Practical life also takes on a different flavor in upper elementary. Students in lower elementary use the skills from primary in application of caring for the environment. In upper elementary they continue this practice, expanding to include new interests and new capabilities. This year our students are enjoying a great deal of cooking and food preparation work. I have seen the pride in these students when they present the class with prepared food from a that they have chosen, perhaps one they’ve even made in the past, and watch the community tasting their creation.

We try to make it possible for parents to see glimpses of the children’s day in a handful of ways. One meaningful process is the weekly check-in. Every Friday, children evaluate their own week based on a chart of which follow-up work was expected of them that week. The students also evaluate their habits of mind, ranking their ability to stay on task, keep conversations at a respectful level, walk in the classroom, and more. This form is sent home weekly so that parents can also be up to date not only on how a child sees his or her week, but also which lessons exactly we are working on! Sometimes it can be hard to decipher, and sometimes it can be hard to get that information from a child just by asking how their day was, or what work they did. Referring to that check-in sheet allows parents to ask specific questions! Aside from check-ins, we also ask students to select their best works from the week and to add them to their portfolios. Children feel quite proud of these works, and parents get the lovely opportunity to look over them together at the end of each month.

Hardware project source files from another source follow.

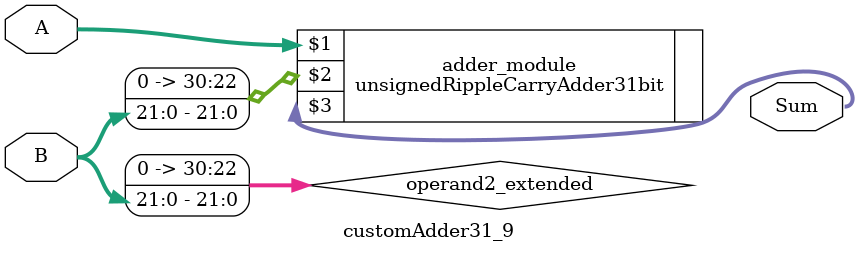
<source format=v>

module customAdder31_9(
                    input [30 : 0] A,
                    input [21 : 0] B,
                    
                    output [31 : 0] Sum
            );

    wire [30 : 0] operand2_extended;
    
    assign operand2_extended =  {9'b0, B};
    
    unsignedRippleCarryAdder31bit adder_module(
        A,
        operand2_extended,
        Sum
    );
    
endmodule
        
</source>
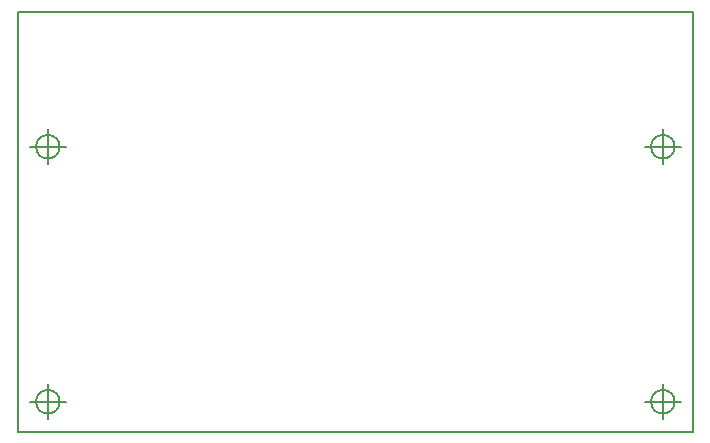
<source format=gm1>
G04 #@! TF.GenerationSoftware,KiCad,Pcbnew,(5.0.1)-3*
G04 #@! TF.CreationDate,2020-03-31T21:31:38+02:00*
G04 #@! TF.ProjectId,schema_pcb,736368656D615F7063622E6B69636164,rev?*
G04 #@! TF.SameCoordinates,Original*
G04 #@! TF.FileFunction,Profile,NP*
%FSLAX46Y46*%
G04 Gerber Fmt 4.6, Leading zero omitted, Abs format (unit mm)*
G04 Created by KiCad (PCBNEW (5.0.1)-3) date 31/03/2020 21:31:38*
%MOMM*%
%LPD*%
G01*
G04 APERTURE LIST*
%ADD10C,0.150000*%
G04 APERTURE END LIST*
D10*
X122920000Y-95265556D02*
G75*
G03X122920000Y-95265556I-1000000J0D01*
G01*
X120420000Y-95265556D02*
X123420000Y-95265556D01*
X121920000Y-93765556D02*
X121920000Y-96765556D01*
X174990000Y-95265556D02*
G75*
G03X174990000Y-95265556I-1000000J0D01*
G01*
X172490000Y-95265556D02*
X175490000Y-95265556D01*
X173990000Y-93765556D02*
X173990000Y-96765556D01*
X122920000Y-116855556D02*
G75*
G03X122920000Y-116855556I-1000000J0D01*
G01*
X120420000Y-116855556D02*
X123420000Y-116855556D01*
X121920000Y-115355556D02*
X121920000Y-118355556D01*
X174990000Y-116855556D02*
G75*
G03X174990000Y-116855556I-1000000J0D01*
G01*
X172490000Y-116855556D02*
X175490000Y-116855556D01*
X173990000Y-115355556D02*
X173990000Y-118355556D01*
X119380000Y-119380000D02*
X119380000Y-83820000D01*
X176530000Y-119380000D02*
X119380000Y-119380000D01*
X176530000Y-83820000D02*
X176530000Y-119380000D01*
X119380000Y-83820000D02*
X176530000Y-83820000D01*
M02*

</source>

There are so many ways that families can incorporate or expand upon some of these practices at home. In fact, when any person brings up the question of homework, my first response is usually to ask about how the chores are going at home. We all must learn to do some things in the home that we are not passionate about (dishes, laundry, taking out the trash…), and the kids often show complete follow through with these tasks while at school. This surprises some parents who struggle to get their children to follow through with simple chores in the home. Continuing to have high expectations in the work of the home is one way to support the kind of determination and focus that we see them expressing in areas of interest! On top of that, decide if there is room for expectations that also bring joy, foster independence, support your family’s goals of spending time together, and can be accomplished successfully. If so, consider the following suggestions for “homework” this semester!

  • Have your child plan a day trip one weekend
  • Teach your child how to make an appointment by phone for an upcoming dental cleaning or haircut
  • Ask your child to prepare a side dish, salad, dessert, or entree for a lunch or dinner
  • If your child brings a lunch, time to start packing it him/herself
  • Do seasonally appropriate projects to help nature- bird feeders, birdbaths, etc.
  • Have your child sign up for a bank account. Provide opportunities for your child to earn and save money in the account.
  • Have your child sign up for a library card. Suggest that your child take advantage of the many amazing resources of our public libraries.
  • Prepare for vacations by researching the biomes of the areas you are visiting beforehand
  • Show your own curiosity and continued learning by taking a class or workshop together
  • Learn a song and/or dance to teach or show to our class
  • Let your child teach you about something new in technology- photography interests, an app that may be useful, a stop-motion video maker, etc.
  • Work together on a family newsletter. Your child can interview family members!
  • Learn to play a new game

Really, the opportunities to connect to the main principles of what your children do at school are limitless. The goal is to support their interests, provide opportunities for the children to show their capabilities, and look for practical application of these capabilities.